Groskopf, Christopher. “The Quartz Guide to Bad Data.” Quartz.

  • This guide lists 41 common issues that plague data, and examines each one, including whether it is an issue you can solve yourself, your source should solve for you, you should seek expert help, or it is unsolvable and therefore the data should not be used.

Lincoln, Matthew D. “Tidy Data for the Humanities.” Matthew Lincoln, PhD (blog), May 26, 2020.

  • You can either listen to the Price Lab for Digital Humanities’ podcast episode with Lincoln or read his write up of the same ideas (or both!), both of which are based in a four-day course that was cancelled due to Covid.  Lincoln compares the concept of tidying data to show Tidying Up by Marie Kondo. In both cases, tidiness is not an absolute, but is contextual — what matters most in your home, your research? Likewise, once things are tidy, the good stuff you can now easily find will bring you joy.

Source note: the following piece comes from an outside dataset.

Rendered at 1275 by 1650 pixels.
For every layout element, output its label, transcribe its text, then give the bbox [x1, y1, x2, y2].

He discusses why tidy data is important – tidy doesn’t mean that the data are representative, accurate, or complete enough for your research, but that it is vastly easier to iterate through different filters and analyses, often more quickly revealing holes or problems in your data that would be hidden in a less normalized format. Finally, he discusses the two models of database design; source-oriented and method-oriented, and encourages historians to explore the delicate balance we must find between the two. 

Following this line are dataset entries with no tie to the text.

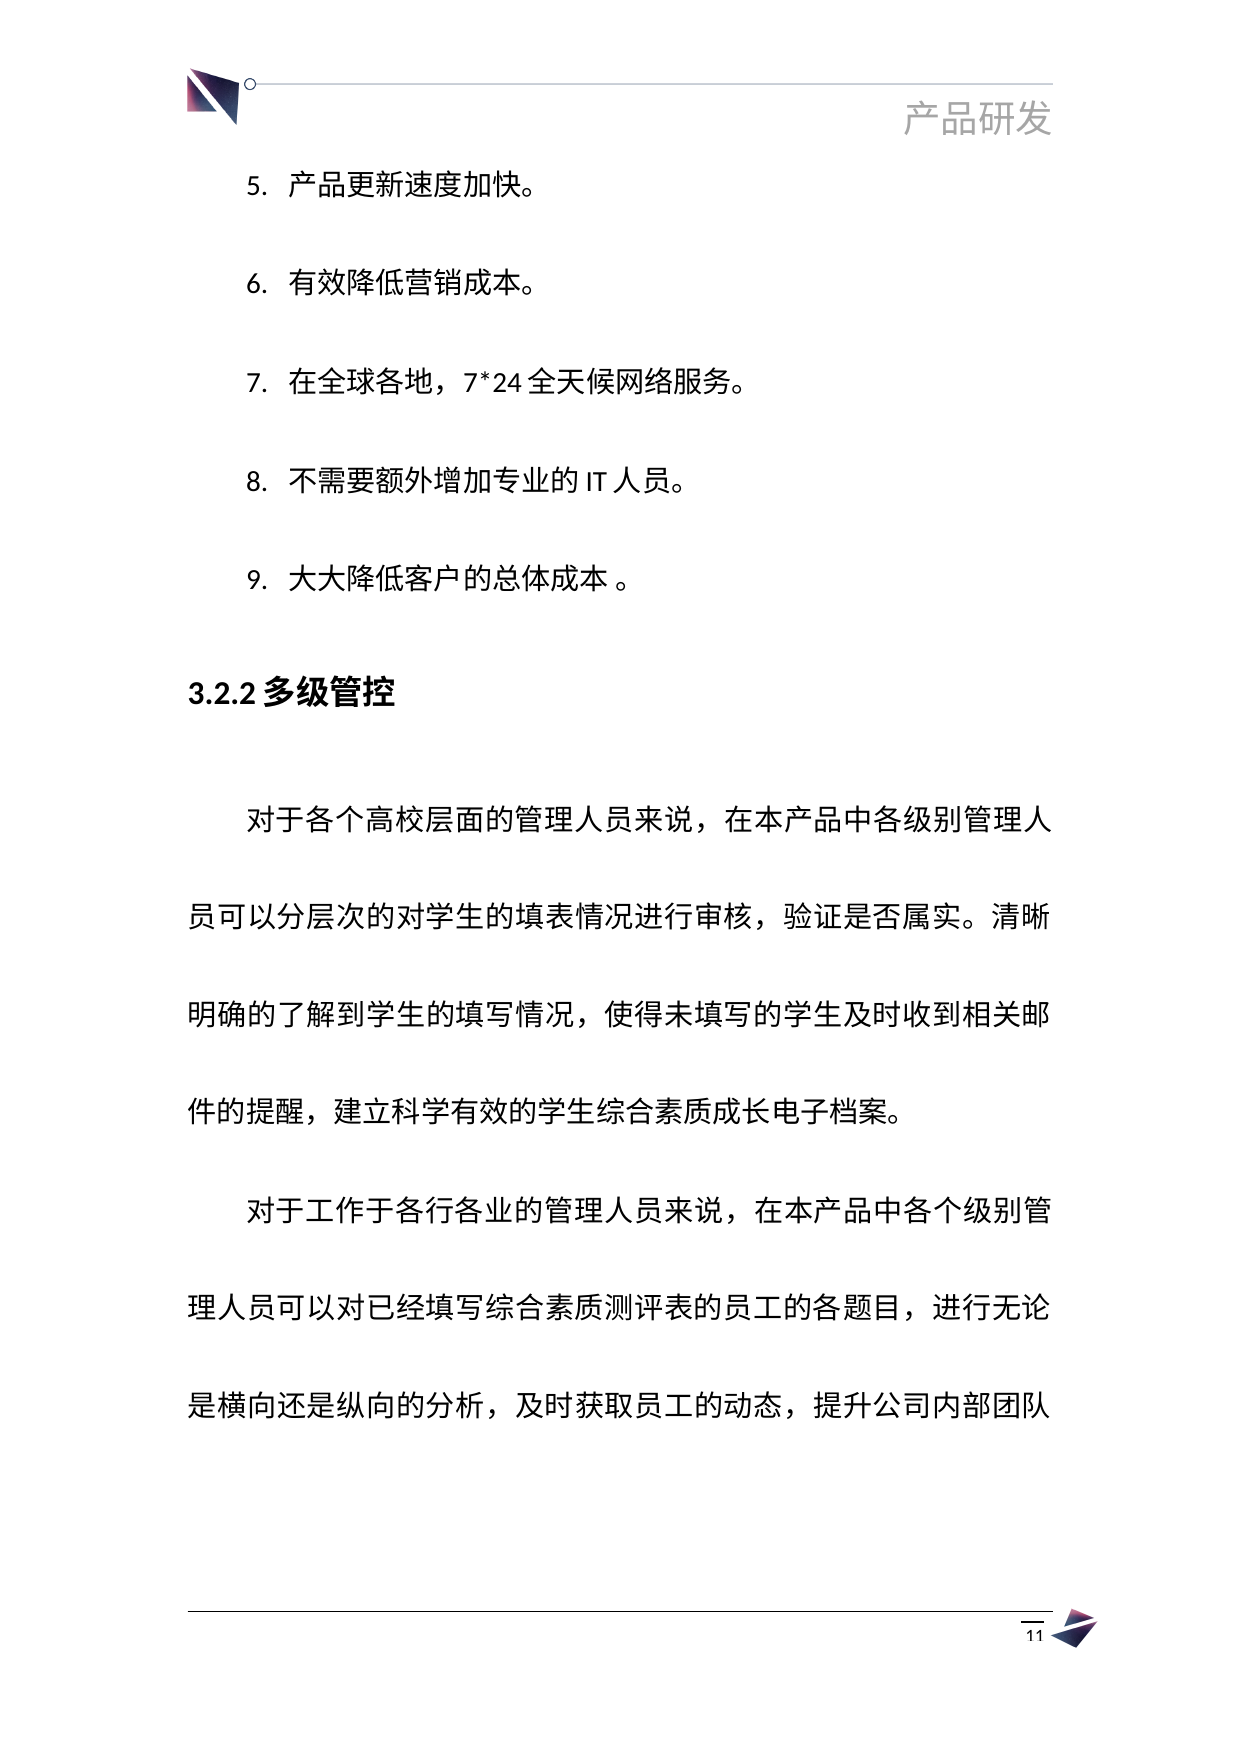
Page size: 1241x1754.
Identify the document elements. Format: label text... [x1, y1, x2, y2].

picture [1031, 118, 1043, 125]
picture [1001, 105, 1007, 116]
text 5. 产品更新速度加快。 [187, 150, 1053, 215]
text 对于工作于各行各业的管理人员来说，在本产品中各个级别管理人员可以对已经填写综合素质测评表的员工的各题目，进行无论是横向还是纵向的分析，及时获取员工的动态，提升公司内部团队的凝聚力，建立更为健全的工作服务体制，让每一位员工都能感受到公司的关怀，使公司的营业额呈现快速的增长的趋势。 [187, 1176, 1053, 1436]
text 9. 大大降低客户的总体成本 。 [187, 544, 1053, 609]
subtitle 多级管控 [187, 658, 1053, 723]
text 7. 在全球各地，7*24全天候网络服务。 [187, 347, 1053, 412]
picture [1050, 1608, 1098, 1648]
picture [187, 68, 1053, 125]
picture [985, 117, 990, 125]
picture [1000, 119, 1007, 125]
text 对于各个高校层面的管理人员来说，在本产品中各级别管理人员可以分层次的对学生的填表情况进行审核，验证是否属实。清晰明确的了解到学生的填写情况，使得未填写的学生及时收到相关邮件的提醒，建立科学有效的学生综合素质成长电子档案。 [187, 785, 1053, 1142]
text 8. 不需要额外增加专业的IT人员。 [187, 446, 1053, 511]
text 6. 有效降低营销成本。 [187, 249, 1053, 314]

Katie Rawson and Trevor Muñoz, “Against Cleaning,” Curating Menus, July 7, 2016,

  • We talk a lot about cleaning data, but it is not a universal, explicitly set out list of actions. Instead, what ‘cleaning data’ involves varies based on general professional practices, materials, personal histories, and tools of the researchers. This collective acceptance of a connotative term, “cleaning,” suggests two assumptions: first, that researchers in many domains consider the consequences of whatever is done during this little-discussed 80 percent of the process devoted to “cleaning” as sufficiently limited or bounded so as not to threaten the ultimate value of any findings; and second, relatedly, that there is little to be gained from more precise description of those elements of the research process that currently fall under the rubric of “cleaning.” In some fields, data cleaning is indeed shorthand for an established protocol, but not so in digital history. So we benefit greatly by being transparent about what exactly we’re doing when we ‘clean data.’  Rawson and Munoz propose that we scrutinize, perhaps reimagine, and almost certainly rename this part of our practice and use their own project of analyzing data from historic menus to illustrate how ‘cleaning’ can hide or create issues of scalability and diversity.